──────── Document section ────────
Software is a complex form of information to layer, but declarative programming paradigms offer solutions. As a generalization, declarative code describes things rather than giving explicit linear instructions. That which is not strictly ordered through reference chains may be freely layered as long as it is logically sound. Descriptions may include extensible data semantics, rule sets, local parameterizations, component wirings, hints, environmental variables, and, of course, units of functional code. The final form of software is only materialized at the moment it is actually needed. Rather than being limited by static, pre-designed applications, the ideal user environment takes everything currently known and generates custom interactions and interfaces. This allows maximum specialization for the task at hand with minimal human design effort. Of course, this is a ideal conceptual direction to evolve future software. Earlier renditions will have more manually-designed components and configurations, but the concept provides a design principle to continually refactor toward.

Practical Benefits

Decentralized information provides immediate benefits for all scenarios where multi-party information needs to be aggregated, integrated, collaboratively evaluated, and then filtered and layered into useful views. Obvious arenas include research, journalism, education, government, healthcare, and most everyday personal and business communication. These are ripe with low-hanging-fruit use cases that do not immediately require complex semantics or AI.

Social Computing

Decentralized information can particularly benefit 3 major areas of social computing:

Challenges to Decentralized Systems

Decentralized information must be supported by practical real world systems. While adaptors to legacy platforms are possible, they cannot take full advantage of its native properties. On the other hand, decentralized systems have yet to be proven at global scale.

In August 2017, MIT's Digital Currency Initiative and Center for Civic Media released a report on the motivations and progress of various decentralized internet projects. Four outstanding challenges to decentralized systems are identified. We believe that a decentralized information model is an critical component to solving these.

User and developer adoption

Decentralized information is not dependent on system adoption, federation, or network effects. It stands on its own, without any infrastructure, and is usable within any system that is able to understand it. It is inherently future-proof and easily made forward-compatible via layering additional metadata. This is attractive for driving developer adoption both within and outside existing software ecosystems because it eliminates concerns of new platform stability and longevity. The information itself is the platform. Software development around decentralized information is always subjugate to the information, using it as both a storage and communication medium. (The later must be combined with a use-case-appropriate means to propagate new data.) By decoupling software from information, re-use of both is promoted. Software bears the responsibility of working with neutral information, taking advantage of embedded semantics. Exclusive software ownership of data is simply not allowed, though particular software may define what data is considered valid for its own purposes.

The Semantic Web effort shares the interoperability and decoupling goals, but it is bound to the benefits and burdens of web architecture. Unfortunately, the dominant business models of the current web are based on explicit data and functionality silos, used to drive market lock-in. Semantic Web technologies have limited benefit to closed applications but carry substantial computational and development overhead costs. As with decentralized information, its main benefits come from the network effects of publicly shared data and schemas. Without a means to initiate these, Semantic Web has been largely a non-starter.
──────── Available data ────────
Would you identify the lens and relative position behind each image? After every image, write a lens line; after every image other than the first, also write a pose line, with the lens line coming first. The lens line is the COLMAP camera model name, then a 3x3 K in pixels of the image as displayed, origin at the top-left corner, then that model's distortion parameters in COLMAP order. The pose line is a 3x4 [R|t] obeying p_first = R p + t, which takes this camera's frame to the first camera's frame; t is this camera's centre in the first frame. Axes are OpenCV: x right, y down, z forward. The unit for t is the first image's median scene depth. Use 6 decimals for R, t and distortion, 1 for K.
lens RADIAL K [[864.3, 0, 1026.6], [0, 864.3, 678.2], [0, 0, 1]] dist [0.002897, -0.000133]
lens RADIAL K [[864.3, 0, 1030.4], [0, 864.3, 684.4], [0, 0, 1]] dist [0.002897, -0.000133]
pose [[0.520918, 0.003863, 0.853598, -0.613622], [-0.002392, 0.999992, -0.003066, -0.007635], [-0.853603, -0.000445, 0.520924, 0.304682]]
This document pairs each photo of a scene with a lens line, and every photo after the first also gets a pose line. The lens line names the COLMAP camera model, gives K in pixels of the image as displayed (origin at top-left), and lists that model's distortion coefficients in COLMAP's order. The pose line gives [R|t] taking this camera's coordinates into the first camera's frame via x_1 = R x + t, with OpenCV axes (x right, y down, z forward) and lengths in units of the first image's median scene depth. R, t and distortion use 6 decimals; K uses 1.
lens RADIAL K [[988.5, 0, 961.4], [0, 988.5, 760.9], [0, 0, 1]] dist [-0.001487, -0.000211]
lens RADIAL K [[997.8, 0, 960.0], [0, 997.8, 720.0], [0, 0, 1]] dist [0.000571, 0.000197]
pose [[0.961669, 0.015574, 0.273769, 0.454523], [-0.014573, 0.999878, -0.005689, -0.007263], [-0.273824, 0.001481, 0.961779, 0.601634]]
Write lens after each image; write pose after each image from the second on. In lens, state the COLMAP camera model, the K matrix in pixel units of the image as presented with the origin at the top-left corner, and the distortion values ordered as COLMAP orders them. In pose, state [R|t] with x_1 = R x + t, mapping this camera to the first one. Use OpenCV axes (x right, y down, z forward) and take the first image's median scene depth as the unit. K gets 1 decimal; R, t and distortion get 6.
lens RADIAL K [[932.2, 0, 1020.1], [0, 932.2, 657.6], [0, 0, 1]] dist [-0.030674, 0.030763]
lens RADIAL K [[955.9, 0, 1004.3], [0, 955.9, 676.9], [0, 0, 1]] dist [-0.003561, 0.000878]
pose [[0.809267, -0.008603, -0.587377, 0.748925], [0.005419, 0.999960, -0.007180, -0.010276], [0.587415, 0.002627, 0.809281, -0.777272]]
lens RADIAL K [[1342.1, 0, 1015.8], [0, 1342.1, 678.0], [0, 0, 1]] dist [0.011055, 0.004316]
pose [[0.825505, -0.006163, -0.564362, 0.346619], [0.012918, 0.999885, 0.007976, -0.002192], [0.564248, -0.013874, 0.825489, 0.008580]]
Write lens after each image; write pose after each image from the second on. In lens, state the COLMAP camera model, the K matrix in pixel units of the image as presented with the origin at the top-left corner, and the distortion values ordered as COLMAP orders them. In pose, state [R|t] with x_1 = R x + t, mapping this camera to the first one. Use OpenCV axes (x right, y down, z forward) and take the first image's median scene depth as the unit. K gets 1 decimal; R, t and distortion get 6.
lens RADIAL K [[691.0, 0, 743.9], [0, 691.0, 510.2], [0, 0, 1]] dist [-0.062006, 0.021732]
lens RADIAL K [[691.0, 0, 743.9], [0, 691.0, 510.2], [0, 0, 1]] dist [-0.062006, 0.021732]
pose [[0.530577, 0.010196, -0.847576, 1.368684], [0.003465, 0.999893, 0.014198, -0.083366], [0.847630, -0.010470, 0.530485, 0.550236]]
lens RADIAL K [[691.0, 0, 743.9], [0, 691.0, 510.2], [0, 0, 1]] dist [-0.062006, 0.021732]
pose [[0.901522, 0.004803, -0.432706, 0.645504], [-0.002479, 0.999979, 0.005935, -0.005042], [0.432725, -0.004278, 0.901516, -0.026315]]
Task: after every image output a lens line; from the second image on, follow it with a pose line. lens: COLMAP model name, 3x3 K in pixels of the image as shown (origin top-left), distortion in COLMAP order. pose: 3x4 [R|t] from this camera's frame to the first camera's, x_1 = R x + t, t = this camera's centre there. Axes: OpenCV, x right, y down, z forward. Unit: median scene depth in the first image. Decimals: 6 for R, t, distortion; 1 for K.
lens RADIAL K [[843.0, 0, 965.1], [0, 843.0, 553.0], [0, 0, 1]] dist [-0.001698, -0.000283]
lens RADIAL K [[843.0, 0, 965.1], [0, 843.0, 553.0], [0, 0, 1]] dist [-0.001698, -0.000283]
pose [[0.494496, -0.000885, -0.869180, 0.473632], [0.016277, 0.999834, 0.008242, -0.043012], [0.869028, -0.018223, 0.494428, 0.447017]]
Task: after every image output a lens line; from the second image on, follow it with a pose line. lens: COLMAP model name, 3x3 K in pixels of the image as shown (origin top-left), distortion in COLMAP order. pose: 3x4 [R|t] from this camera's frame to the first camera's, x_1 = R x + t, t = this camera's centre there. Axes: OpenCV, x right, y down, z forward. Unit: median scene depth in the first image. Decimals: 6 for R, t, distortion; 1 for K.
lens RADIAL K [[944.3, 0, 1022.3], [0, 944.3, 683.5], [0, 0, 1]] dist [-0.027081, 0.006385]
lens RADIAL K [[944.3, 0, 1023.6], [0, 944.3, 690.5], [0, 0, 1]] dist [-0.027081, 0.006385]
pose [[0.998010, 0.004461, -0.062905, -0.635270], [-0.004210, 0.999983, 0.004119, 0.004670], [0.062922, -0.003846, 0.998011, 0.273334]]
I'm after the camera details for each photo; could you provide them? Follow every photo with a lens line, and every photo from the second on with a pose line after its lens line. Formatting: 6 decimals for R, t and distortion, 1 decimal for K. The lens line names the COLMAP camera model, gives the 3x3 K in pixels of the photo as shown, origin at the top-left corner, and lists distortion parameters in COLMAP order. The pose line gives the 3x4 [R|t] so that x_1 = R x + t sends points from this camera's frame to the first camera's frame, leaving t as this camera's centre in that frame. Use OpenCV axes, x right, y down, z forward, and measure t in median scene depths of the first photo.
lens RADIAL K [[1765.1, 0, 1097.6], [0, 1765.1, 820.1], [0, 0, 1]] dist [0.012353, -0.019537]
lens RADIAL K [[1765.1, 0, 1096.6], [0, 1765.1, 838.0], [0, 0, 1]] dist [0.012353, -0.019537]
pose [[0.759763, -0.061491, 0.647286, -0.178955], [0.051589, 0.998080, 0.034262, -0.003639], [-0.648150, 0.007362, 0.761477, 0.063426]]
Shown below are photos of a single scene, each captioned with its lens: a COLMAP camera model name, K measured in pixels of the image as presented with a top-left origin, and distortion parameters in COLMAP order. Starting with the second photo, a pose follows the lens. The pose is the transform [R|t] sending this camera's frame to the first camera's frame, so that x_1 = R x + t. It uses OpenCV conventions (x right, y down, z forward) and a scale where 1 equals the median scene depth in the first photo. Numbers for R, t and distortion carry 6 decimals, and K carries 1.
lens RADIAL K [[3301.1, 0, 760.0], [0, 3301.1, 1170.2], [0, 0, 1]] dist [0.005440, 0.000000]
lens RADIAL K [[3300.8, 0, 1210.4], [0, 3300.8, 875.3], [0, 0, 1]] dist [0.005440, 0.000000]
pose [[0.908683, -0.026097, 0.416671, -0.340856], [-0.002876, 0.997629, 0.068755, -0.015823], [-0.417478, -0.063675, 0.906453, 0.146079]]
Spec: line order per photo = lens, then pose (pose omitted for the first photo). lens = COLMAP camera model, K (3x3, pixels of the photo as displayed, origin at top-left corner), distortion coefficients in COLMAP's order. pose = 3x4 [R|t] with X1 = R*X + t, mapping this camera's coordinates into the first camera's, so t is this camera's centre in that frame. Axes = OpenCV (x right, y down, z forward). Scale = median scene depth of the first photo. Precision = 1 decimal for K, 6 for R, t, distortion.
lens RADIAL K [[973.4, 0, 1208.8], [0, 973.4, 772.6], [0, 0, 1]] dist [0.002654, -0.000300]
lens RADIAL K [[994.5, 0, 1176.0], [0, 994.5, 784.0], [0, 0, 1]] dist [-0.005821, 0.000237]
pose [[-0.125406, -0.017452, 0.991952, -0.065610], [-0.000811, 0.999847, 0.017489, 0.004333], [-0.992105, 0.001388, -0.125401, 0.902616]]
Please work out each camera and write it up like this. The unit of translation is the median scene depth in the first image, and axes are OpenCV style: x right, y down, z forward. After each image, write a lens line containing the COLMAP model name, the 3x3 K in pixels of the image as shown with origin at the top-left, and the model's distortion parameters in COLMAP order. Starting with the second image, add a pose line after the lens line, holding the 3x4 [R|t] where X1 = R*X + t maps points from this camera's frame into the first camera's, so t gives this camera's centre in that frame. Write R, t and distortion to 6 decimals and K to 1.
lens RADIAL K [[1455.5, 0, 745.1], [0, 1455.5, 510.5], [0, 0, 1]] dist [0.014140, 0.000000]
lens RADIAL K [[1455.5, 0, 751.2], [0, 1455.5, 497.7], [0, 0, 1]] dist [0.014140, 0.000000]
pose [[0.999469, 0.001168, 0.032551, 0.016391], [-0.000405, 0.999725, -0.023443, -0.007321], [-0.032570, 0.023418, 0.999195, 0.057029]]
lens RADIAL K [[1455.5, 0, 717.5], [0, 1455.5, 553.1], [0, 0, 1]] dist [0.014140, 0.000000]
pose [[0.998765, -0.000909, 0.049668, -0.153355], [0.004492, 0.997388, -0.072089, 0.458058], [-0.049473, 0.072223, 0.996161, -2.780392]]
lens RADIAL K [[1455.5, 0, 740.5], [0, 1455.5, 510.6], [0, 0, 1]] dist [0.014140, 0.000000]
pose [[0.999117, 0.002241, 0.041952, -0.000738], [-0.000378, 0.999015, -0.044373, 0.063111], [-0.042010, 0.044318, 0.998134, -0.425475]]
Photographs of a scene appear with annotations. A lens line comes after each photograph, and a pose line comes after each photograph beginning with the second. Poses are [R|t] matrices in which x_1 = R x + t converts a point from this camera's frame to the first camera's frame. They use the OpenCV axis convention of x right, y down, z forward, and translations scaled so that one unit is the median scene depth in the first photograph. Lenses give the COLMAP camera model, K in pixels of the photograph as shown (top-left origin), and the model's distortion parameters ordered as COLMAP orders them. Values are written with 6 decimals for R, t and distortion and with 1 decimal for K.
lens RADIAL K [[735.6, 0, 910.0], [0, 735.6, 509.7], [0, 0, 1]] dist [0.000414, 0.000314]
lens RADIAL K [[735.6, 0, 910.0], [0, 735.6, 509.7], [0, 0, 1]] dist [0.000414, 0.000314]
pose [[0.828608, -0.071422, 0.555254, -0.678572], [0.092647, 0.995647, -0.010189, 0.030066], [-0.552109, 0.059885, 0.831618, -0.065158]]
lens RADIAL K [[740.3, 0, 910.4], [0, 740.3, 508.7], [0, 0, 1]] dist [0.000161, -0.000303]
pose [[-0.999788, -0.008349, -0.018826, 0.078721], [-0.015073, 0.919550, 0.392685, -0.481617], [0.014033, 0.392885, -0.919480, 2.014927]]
────────
Work task 1 - Please list every kind of thing that the text on decentralized information says descriptions may include.
Work task 2 - Repeat the part of the text on decentralized information between "Practical Benefits" and "semantics or AI.", inclusive.
Work task 3 -
Answer these questions from the text on decentralized information:
(a) When did MIT's Digital Currency Initiative and Center for Civic Media release their report?
(b) What do the low-hanging-fruit use cases not immediately require?
(c) What are the dominant business models of the current web based on?
The entries have no role in this work.

Result 1 -
- extensible data semantics
- rule sets
- local parameterizations
- component wirings
- hints
- environmental variables
- units of functional code

Result 2 -
Practical Benefits

Decentralized information provides immediate benefits for all scenarios where multi-party information needs to be aggregated, integrated, collaboratively evaluated, and then filtered and layered into useful views. Obvious arenas include research, journalism, education, government, healthcare, and most everyday personal and business communication. These are ripe with low-hanging-fruit use cases that do not immediately require complex semantics or AI.

Result 3 -
(a) August 2017
(b) Complex semantics or AI
(c) Explicit data and functionality silos, used to drive market lock-in